Tuesday, September 9, 2014

One Year Later

Today marks exactly 1 year and a week since I left my engagement ring on my fiancĂ©'s dinning table and walked out of the apartment we were going to call home. And a year since we officially canceled the wedding. I thought,  in all honesty, that I'd be either in some foreign country creating a new identity for myself and completely forgetting everything and everyone in the States, or living a happy, normal life in the city I called home, serving in my beloved church and being a nanny for years to come. 
The last thing I expected was feeling pressured by my ex to avoid him at all costs. I did not expect to feel uncomfortable in my own church, or that I wasn't welcome to be with his family. I wasn't expecting my heart to burn with such hurt and anger that my body literally gave out, leaving me partially unconscious on the floor or shivering on the couch with fevered chills on numerous occasions. I did not expect to be so afraid of seeing him just walking down the streets that I needed to run away, move out of state.
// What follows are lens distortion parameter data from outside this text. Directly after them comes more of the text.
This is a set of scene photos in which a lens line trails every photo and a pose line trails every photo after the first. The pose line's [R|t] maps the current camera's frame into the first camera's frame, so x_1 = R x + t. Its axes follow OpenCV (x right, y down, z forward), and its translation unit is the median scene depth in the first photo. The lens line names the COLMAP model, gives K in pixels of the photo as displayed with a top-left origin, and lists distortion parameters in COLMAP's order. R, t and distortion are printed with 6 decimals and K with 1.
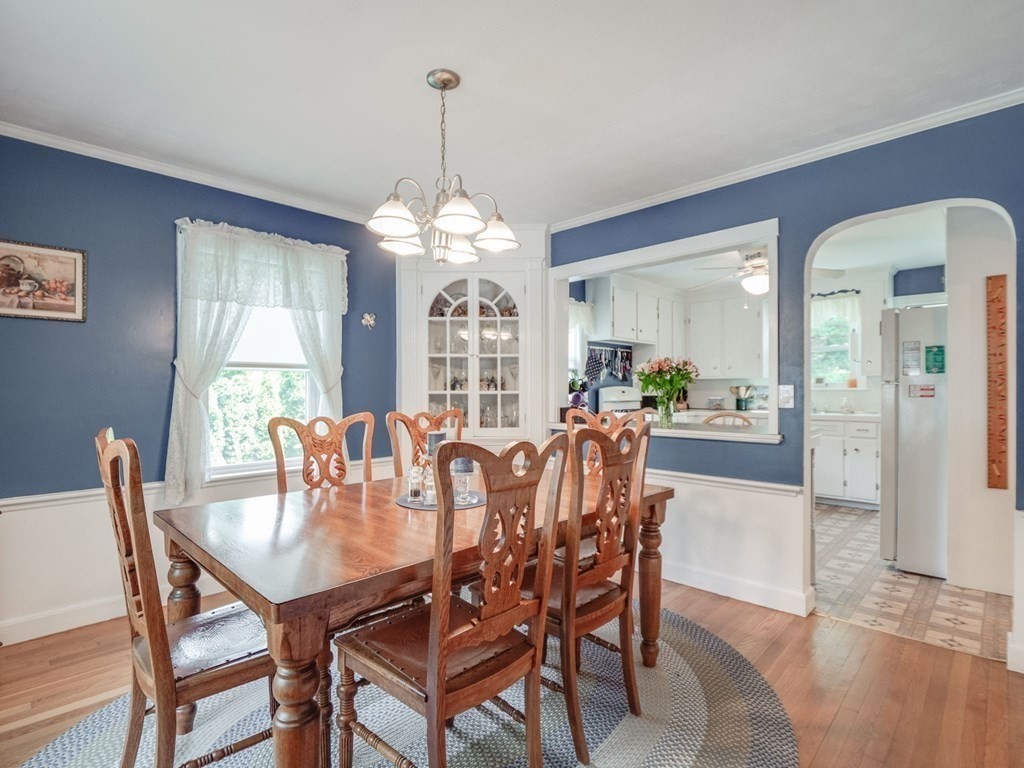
lens RADIAL K [[522.9, 0, 511.4], [0, 522.9, 389.8], [0, 0, 1]] dist [0.000222, -0.009481]
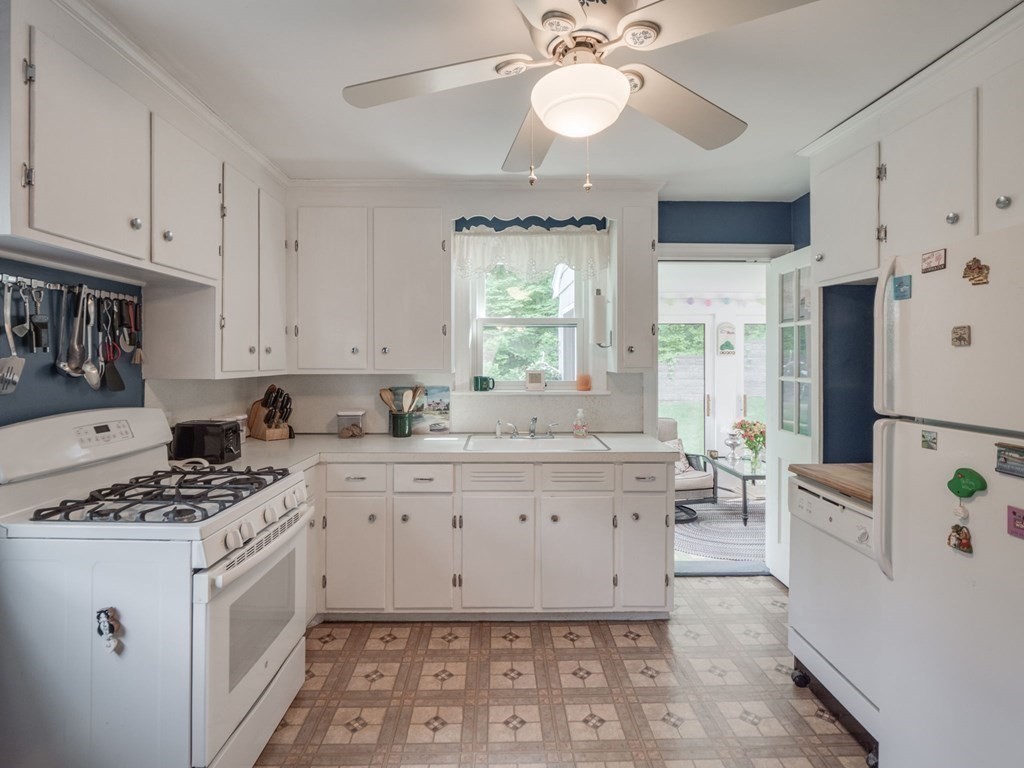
lens RADIAL K [[522.9, 0, 505.9], [0, 522.9, 357.3], [0, 0, 1]] dist [0.000222, -0.009481]
pose [[0.705897, 0.002914, 0.708309, 0.163207], [-0.000652, 0.999994, -0.003464, -0.036850], [-0.708314, 0.001984, 0.705894, 0.608390]]
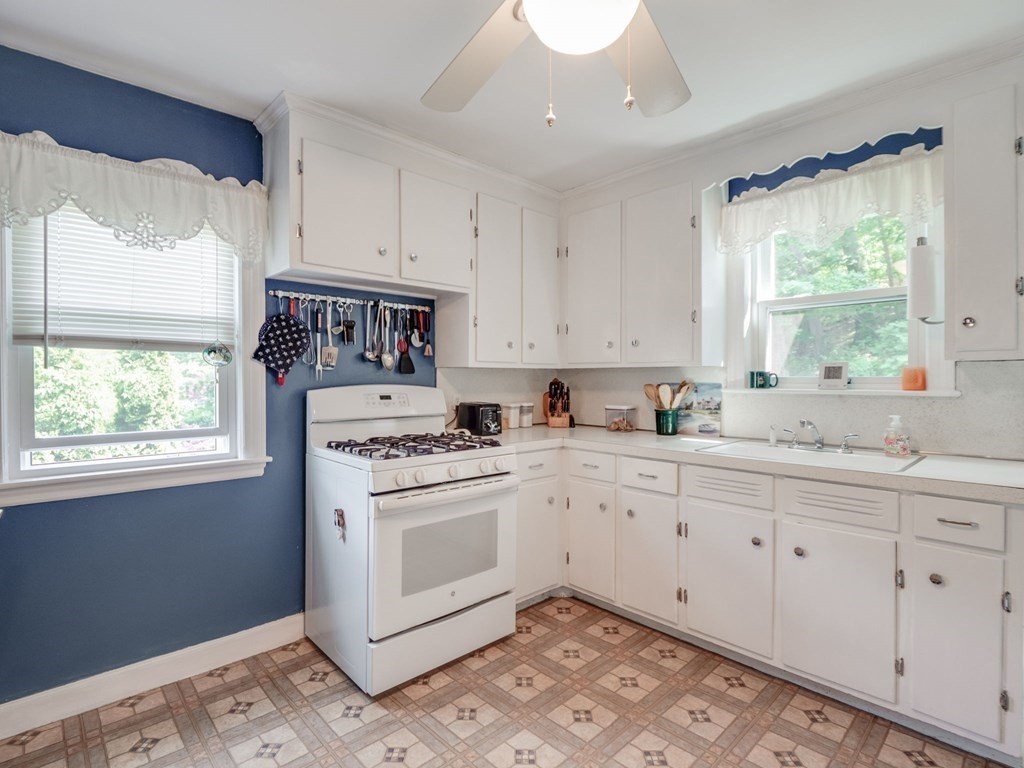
lens RADIAL K [[522.9, 0, 509.7], [0, 522.9, 377.5], [0, 0, 1]] dist [0.000222, -0.009481]
pose [[0.999116, 0.000501, -0.042044, 0.336990], [-0.000567, 0.999999, -0.001557, -0.012188], [0.042043, 0.001580, 0.999115, 0.551512]]
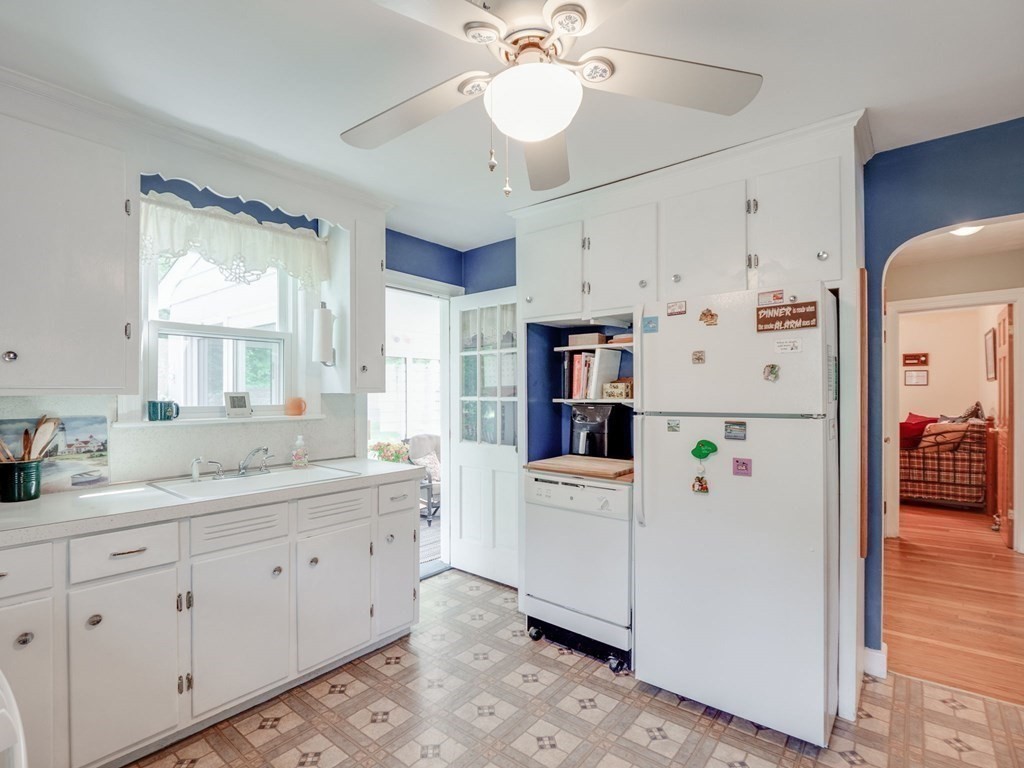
lens RADIAL K [[502.8, 0, 508.7], [0, 502.8, 390.1], [0, 0, 1]] dist [-0.009581, -0.003050]
pose [[-0.089274, 0.009135, 0.995965, 0.130449], [0.004283, 0.999952, -0.008787, -0.022208], [-0.995998, 0.003481, -0.089308, 0.784390]]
I didn't have any real expectations when I decided I would not marry him. Except just that, not marrying him. But turns out that humans aren't naturally forgiving and civil. In fact, they are quite rude and intolerant of things that could cause them discomfort. So when you end a relationship,  that person tends to have a strong desire for you to not exsist.
The thing is, they do exsist and will continue on exsisting as long as you do. Your identity is now tangled up in theirs even though all other ties to them have been severed. I guess I thought I could move on and pretend it didn't happen. Or at least pretend that it wasn't a big deal. But you can't rip out a chapter in a book and expect to know the whole story.
I'm very glad I have not been married the past 10 months. But that man left scars in my heart that will forever ache for him. I hope one day I can enjoy irises and daffodils without thinking about the bouquets he always made for me. I hope that I will grow out of this fear he instilled in me of being fully myself. I hope that one day I will be able to trust a man when he says he loves me.
My dearest friend told me one night, just weeks before her own wedding, "God doesn't make you go through anything he thinks you can't handle. That means he thinks you're pretty strong." When I woke up on the floor of my apartment after blacking out from the pain,  I thought I would die. I wished it. I did not believe I was going to survive.  But here I stand, a year later.
I still cry about it, I still think about him randomly and feel the ache of his absence, but I survived.
God has been putting the shards of my heart carefully back together. I hate God for thinking I was strong enough to handle that but... I guess he was right, yet again.